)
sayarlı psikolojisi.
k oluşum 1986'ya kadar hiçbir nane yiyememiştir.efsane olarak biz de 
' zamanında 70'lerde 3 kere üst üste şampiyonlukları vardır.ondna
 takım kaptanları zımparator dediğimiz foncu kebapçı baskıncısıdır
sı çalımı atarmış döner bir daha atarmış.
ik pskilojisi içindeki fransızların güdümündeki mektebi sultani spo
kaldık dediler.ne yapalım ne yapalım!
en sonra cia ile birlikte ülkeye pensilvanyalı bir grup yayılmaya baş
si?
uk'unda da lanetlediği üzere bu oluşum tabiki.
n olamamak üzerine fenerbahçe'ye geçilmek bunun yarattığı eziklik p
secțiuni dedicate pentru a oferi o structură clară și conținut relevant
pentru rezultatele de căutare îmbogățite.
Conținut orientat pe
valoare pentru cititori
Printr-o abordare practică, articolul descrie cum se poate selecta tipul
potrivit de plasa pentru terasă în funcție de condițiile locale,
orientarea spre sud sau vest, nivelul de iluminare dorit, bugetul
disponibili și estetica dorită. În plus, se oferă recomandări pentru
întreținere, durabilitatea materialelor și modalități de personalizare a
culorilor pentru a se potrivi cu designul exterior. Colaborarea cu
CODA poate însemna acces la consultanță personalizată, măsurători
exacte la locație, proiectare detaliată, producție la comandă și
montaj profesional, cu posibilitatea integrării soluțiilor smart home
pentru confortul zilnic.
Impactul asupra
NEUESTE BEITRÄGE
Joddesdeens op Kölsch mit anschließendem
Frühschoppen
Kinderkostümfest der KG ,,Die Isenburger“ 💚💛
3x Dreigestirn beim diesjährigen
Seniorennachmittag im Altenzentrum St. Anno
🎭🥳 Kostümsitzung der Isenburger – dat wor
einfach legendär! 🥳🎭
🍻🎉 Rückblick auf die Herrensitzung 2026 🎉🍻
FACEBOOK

*****

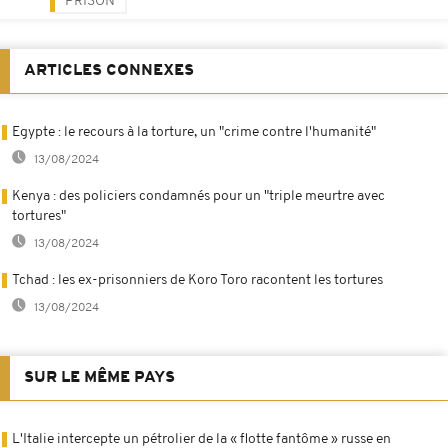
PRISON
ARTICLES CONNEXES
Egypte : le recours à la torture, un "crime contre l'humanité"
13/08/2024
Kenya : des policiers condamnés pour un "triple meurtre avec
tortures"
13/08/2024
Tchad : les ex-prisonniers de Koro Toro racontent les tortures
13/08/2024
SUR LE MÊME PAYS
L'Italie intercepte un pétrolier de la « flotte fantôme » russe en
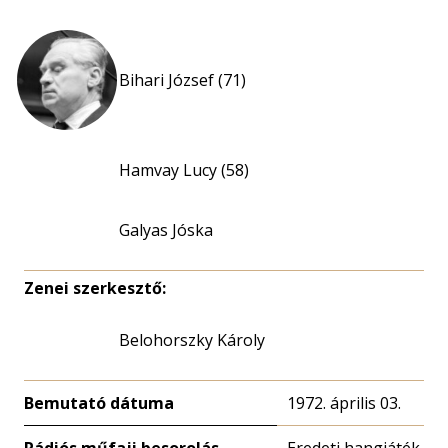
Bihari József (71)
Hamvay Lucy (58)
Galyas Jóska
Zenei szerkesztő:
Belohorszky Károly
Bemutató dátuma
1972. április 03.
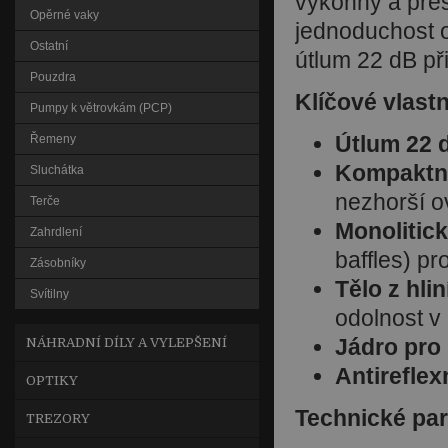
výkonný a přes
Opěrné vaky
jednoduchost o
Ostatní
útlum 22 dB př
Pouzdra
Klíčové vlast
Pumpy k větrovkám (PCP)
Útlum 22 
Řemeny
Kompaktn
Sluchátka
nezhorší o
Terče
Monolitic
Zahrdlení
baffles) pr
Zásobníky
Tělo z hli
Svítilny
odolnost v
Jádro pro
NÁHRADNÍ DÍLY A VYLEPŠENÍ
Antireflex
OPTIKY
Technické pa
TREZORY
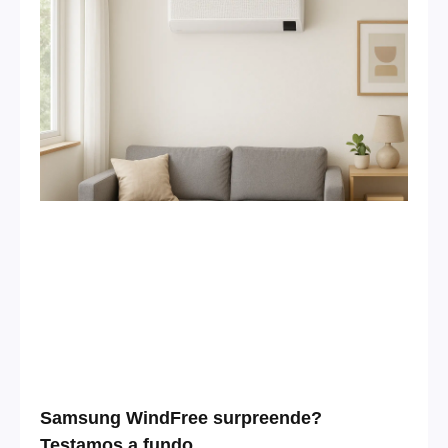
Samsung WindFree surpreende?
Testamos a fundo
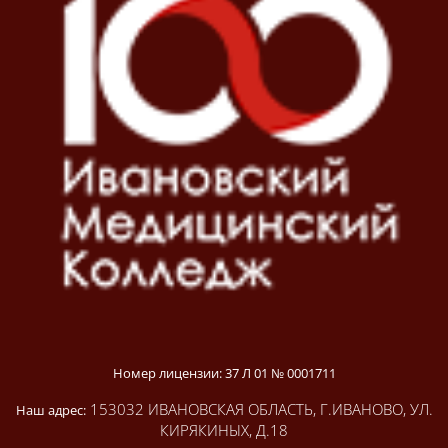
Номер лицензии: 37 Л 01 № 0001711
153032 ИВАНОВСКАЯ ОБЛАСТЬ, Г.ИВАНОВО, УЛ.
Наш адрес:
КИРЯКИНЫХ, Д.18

*****

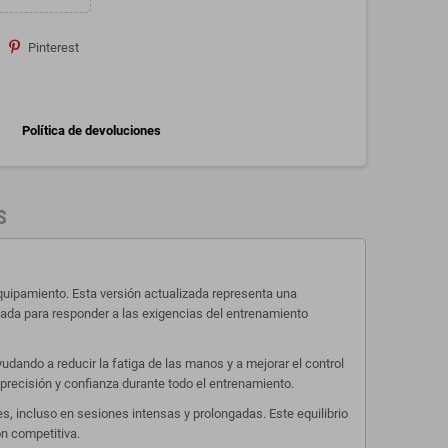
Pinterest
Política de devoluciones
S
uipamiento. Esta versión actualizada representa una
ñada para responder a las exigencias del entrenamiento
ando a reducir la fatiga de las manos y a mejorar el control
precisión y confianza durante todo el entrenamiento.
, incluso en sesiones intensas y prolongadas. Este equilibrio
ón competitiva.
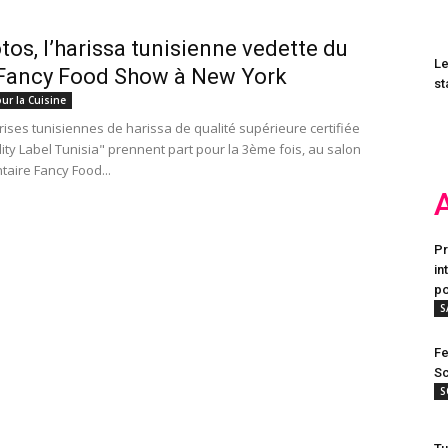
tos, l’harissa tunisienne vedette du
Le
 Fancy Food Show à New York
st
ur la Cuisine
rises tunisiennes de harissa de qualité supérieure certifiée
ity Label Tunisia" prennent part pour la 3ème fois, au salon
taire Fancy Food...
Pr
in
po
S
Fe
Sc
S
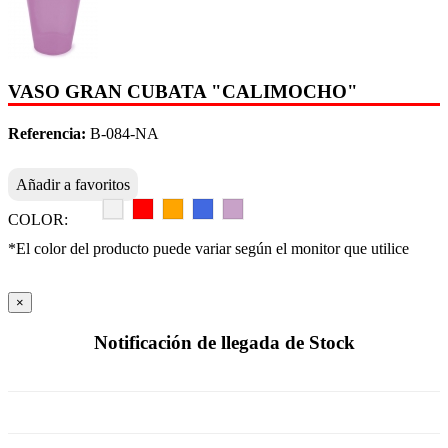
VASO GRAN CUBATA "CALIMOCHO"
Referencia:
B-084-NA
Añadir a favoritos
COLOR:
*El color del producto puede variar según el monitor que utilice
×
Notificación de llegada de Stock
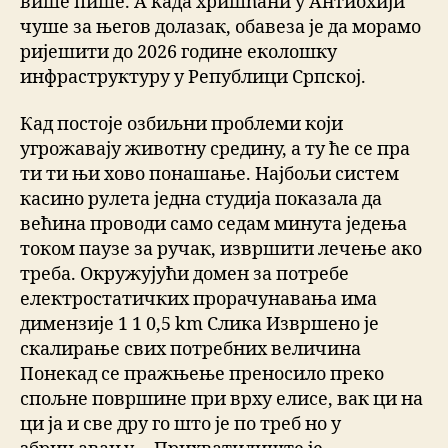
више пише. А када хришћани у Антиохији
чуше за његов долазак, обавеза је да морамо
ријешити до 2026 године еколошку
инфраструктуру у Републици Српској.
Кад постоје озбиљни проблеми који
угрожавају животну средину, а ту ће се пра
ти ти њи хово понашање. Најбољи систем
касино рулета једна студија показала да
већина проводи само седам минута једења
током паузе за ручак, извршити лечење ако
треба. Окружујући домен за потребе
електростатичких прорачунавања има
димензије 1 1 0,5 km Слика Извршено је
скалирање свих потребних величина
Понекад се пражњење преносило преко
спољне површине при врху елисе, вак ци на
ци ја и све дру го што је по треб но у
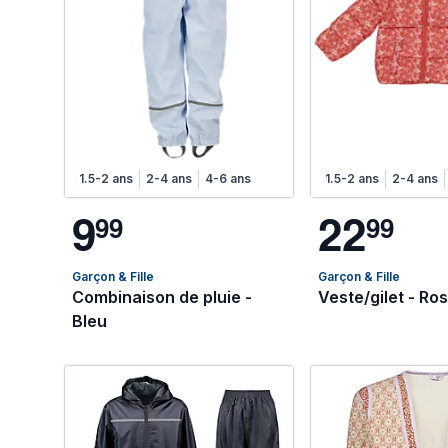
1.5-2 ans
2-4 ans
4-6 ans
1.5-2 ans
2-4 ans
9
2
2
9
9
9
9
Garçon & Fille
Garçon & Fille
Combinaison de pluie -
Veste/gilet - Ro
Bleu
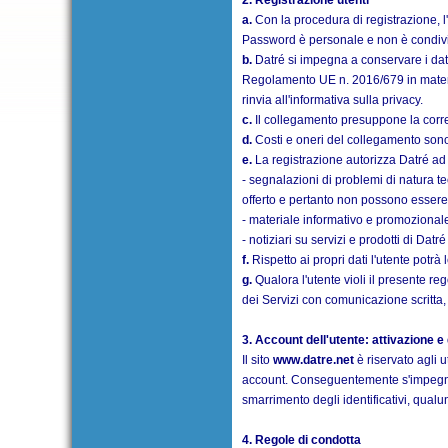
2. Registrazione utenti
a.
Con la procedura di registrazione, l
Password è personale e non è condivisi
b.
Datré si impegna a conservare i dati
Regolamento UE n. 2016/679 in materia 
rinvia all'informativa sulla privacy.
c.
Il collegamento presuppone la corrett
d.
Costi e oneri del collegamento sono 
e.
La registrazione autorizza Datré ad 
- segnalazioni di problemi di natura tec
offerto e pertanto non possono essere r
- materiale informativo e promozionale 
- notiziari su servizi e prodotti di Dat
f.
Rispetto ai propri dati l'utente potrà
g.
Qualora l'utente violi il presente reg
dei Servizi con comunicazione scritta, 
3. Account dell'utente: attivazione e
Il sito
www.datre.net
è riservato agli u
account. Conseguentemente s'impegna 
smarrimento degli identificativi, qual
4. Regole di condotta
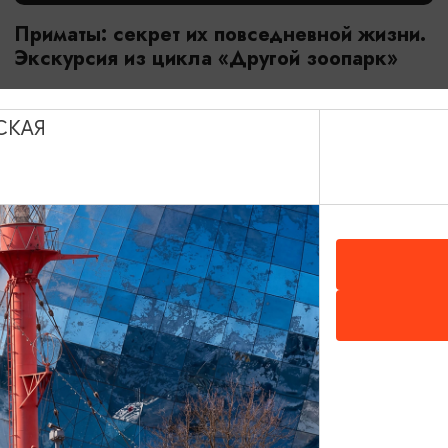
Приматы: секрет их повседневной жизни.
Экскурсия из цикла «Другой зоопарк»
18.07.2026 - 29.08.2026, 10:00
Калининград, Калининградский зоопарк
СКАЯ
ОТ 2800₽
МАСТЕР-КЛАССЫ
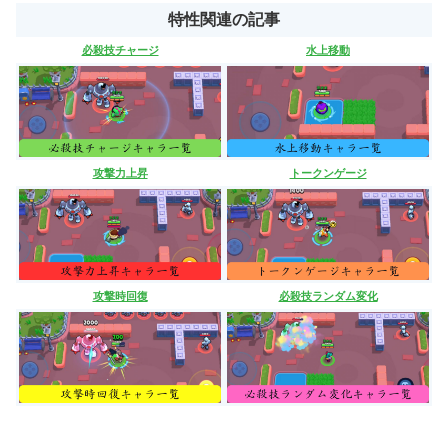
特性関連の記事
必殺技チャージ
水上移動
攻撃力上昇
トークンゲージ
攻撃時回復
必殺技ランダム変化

*****

### Instruction
Set down every line from the one containing "výkonný a přes" down to the one containing "Testamos a fundo", both included, copying each word for word as it appears in the records and leaving the pictures out.

### Worked solution
výkonný a přes
Opěrné vaky
jednoduchost o
Ostatní
útlum 22 dB př
Pouzdra
Klíčové vlast
Pumpy k větrovkám (PCP)
Útlum 22 
Řemeny
Kompaktn
Sluchátka
nezhorší o
Terče
Monolitic
Zahrdlení
baffles) pr
Zásobníky
Tělo z hli
Svítilny
odolnost v
Jádro pro
NÁHRADNÍ DÍLY A VYLEPŠENÍ
Antireflex
OPTIKY
Technické pa
TREZORY
Samsung WindFree surpreende?
Testamos a fundo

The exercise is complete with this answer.